Would you copy the records below verbatim, leaving every line, character, and bracketed number unchanged?

##### Provided entries #####

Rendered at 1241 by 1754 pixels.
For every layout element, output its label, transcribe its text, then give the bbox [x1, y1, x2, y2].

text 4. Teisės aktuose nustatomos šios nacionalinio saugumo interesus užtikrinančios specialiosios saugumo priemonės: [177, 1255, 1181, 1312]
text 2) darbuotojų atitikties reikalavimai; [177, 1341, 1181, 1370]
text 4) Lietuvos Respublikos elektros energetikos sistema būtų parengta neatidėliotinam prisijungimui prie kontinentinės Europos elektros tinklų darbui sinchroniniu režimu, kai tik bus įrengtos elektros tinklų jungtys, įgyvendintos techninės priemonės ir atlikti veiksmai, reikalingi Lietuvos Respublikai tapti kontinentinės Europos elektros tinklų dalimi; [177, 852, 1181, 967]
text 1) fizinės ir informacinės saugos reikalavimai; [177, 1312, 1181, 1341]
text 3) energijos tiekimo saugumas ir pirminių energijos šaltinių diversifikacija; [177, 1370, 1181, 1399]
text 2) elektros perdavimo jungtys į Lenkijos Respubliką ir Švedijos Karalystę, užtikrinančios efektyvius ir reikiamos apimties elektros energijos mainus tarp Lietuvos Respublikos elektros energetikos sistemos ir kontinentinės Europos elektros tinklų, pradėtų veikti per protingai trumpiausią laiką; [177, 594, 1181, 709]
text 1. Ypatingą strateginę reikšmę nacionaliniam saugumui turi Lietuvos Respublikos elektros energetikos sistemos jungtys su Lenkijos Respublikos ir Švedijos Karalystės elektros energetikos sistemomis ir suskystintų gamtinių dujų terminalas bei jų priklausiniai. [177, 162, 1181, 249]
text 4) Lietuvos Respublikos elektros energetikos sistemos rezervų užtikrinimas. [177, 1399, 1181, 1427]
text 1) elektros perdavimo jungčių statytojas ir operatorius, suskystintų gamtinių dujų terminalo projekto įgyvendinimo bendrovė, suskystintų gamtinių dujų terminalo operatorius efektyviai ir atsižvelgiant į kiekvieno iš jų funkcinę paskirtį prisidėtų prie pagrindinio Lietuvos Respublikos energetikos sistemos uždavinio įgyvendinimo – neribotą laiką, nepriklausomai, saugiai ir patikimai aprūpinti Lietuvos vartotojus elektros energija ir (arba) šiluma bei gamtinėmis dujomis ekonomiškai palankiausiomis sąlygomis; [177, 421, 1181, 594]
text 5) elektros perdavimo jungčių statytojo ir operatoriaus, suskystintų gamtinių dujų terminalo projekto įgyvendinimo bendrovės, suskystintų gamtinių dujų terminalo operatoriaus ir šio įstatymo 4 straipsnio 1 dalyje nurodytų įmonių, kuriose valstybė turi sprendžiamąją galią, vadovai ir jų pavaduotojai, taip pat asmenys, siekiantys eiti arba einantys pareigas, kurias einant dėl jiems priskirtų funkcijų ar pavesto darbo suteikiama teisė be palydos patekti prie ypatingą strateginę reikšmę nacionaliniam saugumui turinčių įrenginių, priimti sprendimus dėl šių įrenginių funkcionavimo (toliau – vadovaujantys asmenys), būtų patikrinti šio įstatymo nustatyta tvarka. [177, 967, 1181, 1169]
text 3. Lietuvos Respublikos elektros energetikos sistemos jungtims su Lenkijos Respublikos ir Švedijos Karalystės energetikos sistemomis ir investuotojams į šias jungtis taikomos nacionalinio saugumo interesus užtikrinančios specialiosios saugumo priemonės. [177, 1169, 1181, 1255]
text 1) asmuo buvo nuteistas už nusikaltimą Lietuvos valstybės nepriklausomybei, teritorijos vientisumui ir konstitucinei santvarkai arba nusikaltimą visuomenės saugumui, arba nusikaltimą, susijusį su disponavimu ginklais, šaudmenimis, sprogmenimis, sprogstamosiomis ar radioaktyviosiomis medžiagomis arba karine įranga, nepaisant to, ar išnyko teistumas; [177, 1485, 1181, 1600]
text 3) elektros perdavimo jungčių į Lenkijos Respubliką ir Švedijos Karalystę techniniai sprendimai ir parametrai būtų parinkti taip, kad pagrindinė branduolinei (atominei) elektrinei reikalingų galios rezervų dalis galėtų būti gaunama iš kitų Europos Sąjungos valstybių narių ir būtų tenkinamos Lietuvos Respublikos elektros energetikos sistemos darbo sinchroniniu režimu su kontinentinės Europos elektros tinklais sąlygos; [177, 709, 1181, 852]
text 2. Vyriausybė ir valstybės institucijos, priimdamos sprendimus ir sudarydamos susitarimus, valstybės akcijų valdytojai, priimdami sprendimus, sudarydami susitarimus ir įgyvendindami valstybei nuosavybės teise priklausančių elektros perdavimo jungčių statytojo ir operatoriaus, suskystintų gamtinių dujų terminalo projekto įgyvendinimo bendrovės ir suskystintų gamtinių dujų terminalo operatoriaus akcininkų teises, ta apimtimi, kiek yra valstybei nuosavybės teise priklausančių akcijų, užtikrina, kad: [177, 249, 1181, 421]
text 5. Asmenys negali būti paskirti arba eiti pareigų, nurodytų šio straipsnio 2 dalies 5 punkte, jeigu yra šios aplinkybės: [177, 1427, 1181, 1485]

#####

▸ The completed task
Rendered at 1241 by 1754 pixels.
For every layout element, output its label, transcribe its text, then give the bbox [x1, y1, x2, y2].

text 4. Teisės aktuose nustatomos šios nacionalinio saugumo interesus užtikrinančios specialiosios saugumo priemonės: [177, 1255, 1181, 1312]
text 2) darbuotojų atitikties reikalavimai; [177, 1341, 1181, 1370]
text 4) Lietuvos Respublikos elektros energetikos sistema būtų parengta neatidėliotinam prisijungimui prie kontinentinės Europos elektros tinklų darbui sinchroniniu režimu, kai tik bus įrengtos elektros tinklų jungtys, įgyvendintos techninės priemonės ir atlikti veiksmai, reikalingi Lietuvos Respublikai tapti kontinentinės Europos elektros tinklų dalimi; [177, 852, 1181, 967]
text 1) fizinės ir informacinės saugos reikalavimai; [177, 1312, 1181, 1341]
text 3) energijos tiekimo saugumas ir pirminių energijos šaltinių diversifikacija; [177, 1370, 1181, 1399]
text 2) elektros perdavimo jungtys į Lenkijos Respubliką ir Švedijos Karalystę, užtikrinančios efektyvius ir reikiamos apimties elektros energijos mainus tarp Lietuvos Respublikos elektros energetikos sistemos ir kontinentinės Europos elektros tinklų, pradėtų veikti per protingai trumpiausią laiką; [177, 594, 1181, 709]
text 1. Ypatingą strateginę reikšmę nacionaliniam saugumui turi Lietuvos Respublikos elektros energetikos sistemos jungtys su Lenkijos Respublikos ir Švedijos Karalystės elektros energetikos sistemomis ir suskystintų gamtinių dujų terminalas bei jų priklausiniai. [177, 162, 1181, 249]
text 4) Lietuvos Respublikos elektros energetikos sistemos rezervų užtikrinimas. [177, 1399, 1181, 1427]
text 1) elektros perdavimo jungčių statytojas ir operatorius, suskystintų gamtinių dujų terminalo projekto įgyvendinimo bendrovė, suskystintų gamtinių dujų terminalo operatorius efektyviai ir atsižvelgiant į kiekvieno iš jų funkcinę paskirtį prisidėtų prie pagrindinio Lietuvos Respublikos energetikos sistemos uždavinio įgyvendinimo – neribotą laiką, nepriklausomai, saugiai ir patikimai aprūpinti Lietuvos vartotojus elektros energija ir (arba) šiluma bei gamtinėmis dujomis ekonomiškai palankiausiomis sąlygomis; [177, 421, 1181, 594]
text 5) elektros perdavimo jungčių statytojo ir operatoriaus, suskystintų gamtinių dujų terminalo projekto įgyvendinimo bendrovės, suskystintų gamtinių dujų terminalo operatoriaus ir šio įstatymo 4 straipsnio 1 dalyje nurodytų įmonių, kuriose valstybė turi sprendžiamąją galią, vadovai ir jų pavaduotojai, taip pat asmenys, siekiantys eiti arba einantys pareigas, kurias einant dėl jiems priskirtų funkcijų ar pavesto darbo suteikiama teisė be palydos patekti prie ypatingą strateginę reikšmę nacionaliniam saugumui turinčių įrenginių, priimti sprendimus dėl šių įrenginių funkcionavimo (toliau – vadovaujantys asmenys), būtų patikrinti šio įstatymo nustatyta tvarka. [177, 967, 1181, 1169]
text 3. Lietuvos Respublikos elektros energetikos sistemos jungtims su Lenkijos Respublikos ir Švedijos Karalystės energetikos sistemomis ir investuotojams į šias jungtis taikomos nacionalinio saugumo interesus užtikrinančios specialiosios saugumo priemonės. [177, 1169, 1181, 1255]
text 1) asmuo buvo nuteistas už nusikaltimą Lietuvos valstybės nepriklausomybei, teritorijos vientisumui ir konstitucinei santvarkai arba nusikaltimą visuomenės saugumui, arba nusikaltimą, susijusį su disponavimu ginklais, šaudmenimis, sprogmenimis, sprogstamosiomis ar radioaktyviosiomis medžiagomis arba karine įranga, nepaisant to, ar išnyko teistumas; [177, 1485, 1181, 1600]
text 3) elektros perdavimo jungčių į Lenkijos Respubliką ir Švedijos Karalystę techniniai sprendimai ir parametrai būtų parinkti taip, kad pagrindinė branduolinei (atominei) elektrinei reikalingų galios rezervų dalis galėtų būti gaunama iš kitų Europos Sąjungos valstybių narių ir būtų tenkinamos Lietuvos Respublikos elektros energetikos sistemos darbo sinchroniniu režimu su kontinentinės Europos elektros tinklais sąlygos; [177, 709, 1181, 852]
text 2. Vyriausybė ir valstybės institucijos, priimdamos sprendimus ir sudarydamos susitarimus, valstybės akcijų valdytojai, priimdami sprendimus, sudarydami susitarimus ir įgyvendindami valstybei nuosavybės teise priklausančių elektros perdavimo jungčių statytojo ir operatoriaus, suskystintų gamtinių dujų terminalo projekto įgyvendinimo bendrovės ir suskystintų gamtinių dujų terminalo operatoriaus akcininkų teises, ta apimtimi, kiek yra valstybei nuosavybės teise priklausančių akcijų, užtikrina, kad: [177, 249, 1181, 421]
text 5. Asmenys negali būti paskirti arba eiti pareigų, nurodytų šio straipsnio 2 dalies 5 punkte, jeigu yra šios aplinkybės: [177, 1427, 1181, 1485]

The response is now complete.